WORK TO DO »
Please edit the stretch of items from the line containing "common name: Common chaffinch" through the line containing "family: Ranidae": replace "phylum" with "division" and leave everything else the same. Give back only those lines.

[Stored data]
● ● ● ●
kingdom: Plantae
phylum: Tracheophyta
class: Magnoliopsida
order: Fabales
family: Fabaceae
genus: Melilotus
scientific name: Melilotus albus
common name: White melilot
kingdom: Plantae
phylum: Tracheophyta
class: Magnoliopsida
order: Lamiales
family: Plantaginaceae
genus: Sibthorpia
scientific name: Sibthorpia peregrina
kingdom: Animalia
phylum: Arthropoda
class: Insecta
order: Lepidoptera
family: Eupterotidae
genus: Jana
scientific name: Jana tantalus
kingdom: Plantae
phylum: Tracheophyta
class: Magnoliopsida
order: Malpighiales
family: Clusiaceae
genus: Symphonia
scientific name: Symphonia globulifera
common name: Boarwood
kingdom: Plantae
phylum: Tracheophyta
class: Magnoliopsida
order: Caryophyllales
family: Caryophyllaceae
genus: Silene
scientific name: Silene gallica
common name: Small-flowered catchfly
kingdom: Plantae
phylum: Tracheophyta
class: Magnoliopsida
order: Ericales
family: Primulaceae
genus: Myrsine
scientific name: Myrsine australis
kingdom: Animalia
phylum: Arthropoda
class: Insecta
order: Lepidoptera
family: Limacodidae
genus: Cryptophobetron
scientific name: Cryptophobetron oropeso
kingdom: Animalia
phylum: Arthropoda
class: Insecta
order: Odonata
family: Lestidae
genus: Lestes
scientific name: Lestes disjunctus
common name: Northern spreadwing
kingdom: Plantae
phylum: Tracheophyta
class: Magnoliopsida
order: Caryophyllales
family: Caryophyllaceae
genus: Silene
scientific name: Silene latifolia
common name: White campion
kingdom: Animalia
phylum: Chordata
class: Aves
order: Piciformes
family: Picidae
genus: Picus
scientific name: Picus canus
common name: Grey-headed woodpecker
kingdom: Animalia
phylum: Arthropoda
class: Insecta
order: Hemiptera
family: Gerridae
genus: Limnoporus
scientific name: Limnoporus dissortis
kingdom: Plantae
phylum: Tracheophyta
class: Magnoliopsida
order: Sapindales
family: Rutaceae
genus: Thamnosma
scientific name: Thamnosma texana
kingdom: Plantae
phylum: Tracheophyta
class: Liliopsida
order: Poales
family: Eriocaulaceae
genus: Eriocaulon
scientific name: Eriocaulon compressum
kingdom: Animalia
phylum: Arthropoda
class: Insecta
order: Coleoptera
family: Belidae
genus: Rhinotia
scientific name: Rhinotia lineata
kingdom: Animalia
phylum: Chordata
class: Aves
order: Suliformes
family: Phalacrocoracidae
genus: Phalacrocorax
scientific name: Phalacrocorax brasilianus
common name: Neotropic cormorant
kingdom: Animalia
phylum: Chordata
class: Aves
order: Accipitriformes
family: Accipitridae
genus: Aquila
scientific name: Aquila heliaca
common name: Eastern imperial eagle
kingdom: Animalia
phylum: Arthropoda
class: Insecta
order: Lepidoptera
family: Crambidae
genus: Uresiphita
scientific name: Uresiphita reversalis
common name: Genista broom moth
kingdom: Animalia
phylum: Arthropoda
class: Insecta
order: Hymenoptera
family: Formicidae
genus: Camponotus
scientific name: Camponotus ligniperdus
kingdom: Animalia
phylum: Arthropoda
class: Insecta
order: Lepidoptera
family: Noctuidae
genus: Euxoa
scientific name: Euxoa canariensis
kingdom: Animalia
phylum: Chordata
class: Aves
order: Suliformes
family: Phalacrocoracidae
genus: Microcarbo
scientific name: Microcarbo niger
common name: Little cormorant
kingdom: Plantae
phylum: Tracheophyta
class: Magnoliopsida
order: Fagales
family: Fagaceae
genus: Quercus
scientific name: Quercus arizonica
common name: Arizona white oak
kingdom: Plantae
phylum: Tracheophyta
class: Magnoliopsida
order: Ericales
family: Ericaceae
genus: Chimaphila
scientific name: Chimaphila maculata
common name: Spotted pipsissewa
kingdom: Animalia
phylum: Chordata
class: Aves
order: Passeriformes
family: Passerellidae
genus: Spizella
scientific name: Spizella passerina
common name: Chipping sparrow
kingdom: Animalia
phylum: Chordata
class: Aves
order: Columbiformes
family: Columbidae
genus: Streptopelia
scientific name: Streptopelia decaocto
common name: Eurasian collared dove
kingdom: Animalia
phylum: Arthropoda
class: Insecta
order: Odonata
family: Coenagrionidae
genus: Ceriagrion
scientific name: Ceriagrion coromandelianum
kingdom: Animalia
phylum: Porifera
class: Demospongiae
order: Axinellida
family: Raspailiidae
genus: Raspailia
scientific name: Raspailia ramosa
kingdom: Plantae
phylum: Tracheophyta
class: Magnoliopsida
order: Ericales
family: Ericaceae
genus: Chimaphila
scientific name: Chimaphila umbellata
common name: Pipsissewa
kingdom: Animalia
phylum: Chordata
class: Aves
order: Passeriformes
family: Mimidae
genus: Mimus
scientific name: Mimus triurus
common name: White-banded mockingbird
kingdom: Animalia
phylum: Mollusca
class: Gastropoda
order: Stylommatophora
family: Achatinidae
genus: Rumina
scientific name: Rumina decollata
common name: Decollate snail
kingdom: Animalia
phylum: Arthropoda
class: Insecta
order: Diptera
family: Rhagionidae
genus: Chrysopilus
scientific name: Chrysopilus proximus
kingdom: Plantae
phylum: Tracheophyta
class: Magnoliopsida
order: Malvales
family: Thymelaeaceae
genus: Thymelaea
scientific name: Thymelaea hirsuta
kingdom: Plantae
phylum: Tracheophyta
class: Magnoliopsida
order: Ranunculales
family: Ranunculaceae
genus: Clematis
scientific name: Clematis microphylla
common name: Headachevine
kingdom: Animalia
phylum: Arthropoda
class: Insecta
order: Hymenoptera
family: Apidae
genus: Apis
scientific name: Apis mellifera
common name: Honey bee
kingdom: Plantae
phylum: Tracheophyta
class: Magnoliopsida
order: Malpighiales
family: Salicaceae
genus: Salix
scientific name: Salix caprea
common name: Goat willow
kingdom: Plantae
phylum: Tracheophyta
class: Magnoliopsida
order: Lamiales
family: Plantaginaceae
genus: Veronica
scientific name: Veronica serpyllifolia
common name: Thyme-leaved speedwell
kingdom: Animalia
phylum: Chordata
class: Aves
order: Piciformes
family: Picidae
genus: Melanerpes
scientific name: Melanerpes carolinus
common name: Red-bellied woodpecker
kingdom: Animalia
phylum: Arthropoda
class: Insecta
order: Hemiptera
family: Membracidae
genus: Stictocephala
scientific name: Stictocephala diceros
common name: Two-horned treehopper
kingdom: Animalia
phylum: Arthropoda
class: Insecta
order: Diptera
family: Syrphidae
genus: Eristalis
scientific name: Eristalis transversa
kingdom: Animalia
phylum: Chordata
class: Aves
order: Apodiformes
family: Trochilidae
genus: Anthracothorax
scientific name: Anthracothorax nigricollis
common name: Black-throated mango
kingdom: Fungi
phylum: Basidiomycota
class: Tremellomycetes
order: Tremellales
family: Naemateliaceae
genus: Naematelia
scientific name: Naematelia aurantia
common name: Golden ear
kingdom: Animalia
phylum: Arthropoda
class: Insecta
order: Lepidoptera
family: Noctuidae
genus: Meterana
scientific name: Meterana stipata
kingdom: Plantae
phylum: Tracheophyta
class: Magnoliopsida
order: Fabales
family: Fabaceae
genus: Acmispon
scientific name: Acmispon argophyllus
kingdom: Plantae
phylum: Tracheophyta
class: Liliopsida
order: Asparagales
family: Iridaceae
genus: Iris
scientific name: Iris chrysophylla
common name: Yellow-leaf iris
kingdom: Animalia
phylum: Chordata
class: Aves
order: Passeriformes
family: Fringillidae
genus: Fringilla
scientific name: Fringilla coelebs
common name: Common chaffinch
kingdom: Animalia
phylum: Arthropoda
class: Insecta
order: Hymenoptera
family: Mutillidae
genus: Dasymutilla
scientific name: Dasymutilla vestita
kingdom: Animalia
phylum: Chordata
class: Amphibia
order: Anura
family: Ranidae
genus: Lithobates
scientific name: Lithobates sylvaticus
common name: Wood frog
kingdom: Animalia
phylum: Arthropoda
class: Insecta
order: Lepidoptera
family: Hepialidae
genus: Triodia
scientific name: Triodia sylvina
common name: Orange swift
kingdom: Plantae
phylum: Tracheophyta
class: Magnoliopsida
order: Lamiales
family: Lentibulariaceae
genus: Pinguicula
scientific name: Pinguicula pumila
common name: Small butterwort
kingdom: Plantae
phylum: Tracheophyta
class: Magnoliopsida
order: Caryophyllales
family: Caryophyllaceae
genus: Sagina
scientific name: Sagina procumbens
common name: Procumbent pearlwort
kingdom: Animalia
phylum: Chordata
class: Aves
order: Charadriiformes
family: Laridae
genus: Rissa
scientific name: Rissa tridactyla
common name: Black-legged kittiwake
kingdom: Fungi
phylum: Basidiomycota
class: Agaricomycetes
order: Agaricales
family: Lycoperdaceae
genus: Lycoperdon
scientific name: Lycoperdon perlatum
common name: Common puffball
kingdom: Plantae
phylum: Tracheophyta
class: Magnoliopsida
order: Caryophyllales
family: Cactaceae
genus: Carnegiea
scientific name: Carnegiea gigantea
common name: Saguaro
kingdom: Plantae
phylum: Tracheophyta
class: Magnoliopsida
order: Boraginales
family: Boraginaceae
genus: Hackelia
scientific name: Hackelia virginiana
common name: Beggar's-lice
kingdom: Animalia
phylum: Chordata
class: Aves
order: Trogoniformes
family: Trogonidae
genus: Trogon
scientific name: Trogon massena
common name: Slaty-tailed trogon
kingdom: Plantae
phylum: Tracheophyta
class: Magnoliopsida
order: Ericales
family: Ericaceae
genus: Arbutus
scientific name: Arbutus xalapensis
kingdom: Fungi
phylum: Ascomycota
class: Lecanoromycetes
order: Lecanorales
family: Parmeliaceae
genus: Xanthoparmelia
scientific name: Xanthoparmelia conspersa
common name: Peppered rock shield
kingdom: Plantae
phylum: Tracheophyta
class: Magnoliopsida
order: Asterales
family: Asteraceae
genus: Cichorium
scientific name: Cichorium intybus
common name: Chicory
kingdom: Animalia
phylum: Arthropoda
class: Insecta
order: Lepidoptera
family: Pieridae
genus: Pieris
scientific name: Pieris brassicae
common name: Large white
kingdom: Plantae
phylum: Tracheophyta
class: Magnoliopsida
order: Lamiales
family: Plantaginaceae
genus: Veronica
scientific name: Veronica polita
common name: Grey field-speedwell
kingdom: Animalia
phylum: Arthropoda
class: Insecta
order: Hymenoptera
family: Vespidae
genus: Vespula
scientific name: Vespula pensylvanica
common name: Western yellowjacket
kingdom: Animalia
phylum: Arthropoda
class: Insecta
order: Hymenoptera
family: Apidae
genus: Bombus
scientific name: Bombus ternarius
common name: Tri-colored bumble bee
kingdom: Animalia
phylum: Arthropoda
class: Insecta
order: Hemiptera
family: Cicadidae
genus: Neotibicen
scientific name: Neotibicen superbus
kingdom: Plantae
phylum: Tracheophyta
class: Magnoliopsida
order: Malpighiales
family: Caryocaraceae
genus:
● ● ● ●
TASK RESPONSE »
common name: Common chaffinch
kingdom: Animalia
division: Arthropoda
class: Insecta
order: Hymenoptera
family: Mutillidae
genus: Dasymutilla
scientific name: Dasymutilla vestita
kingdom: Animalia
division: Chordata
class: Amphibia
order: Anura
family: Ranidae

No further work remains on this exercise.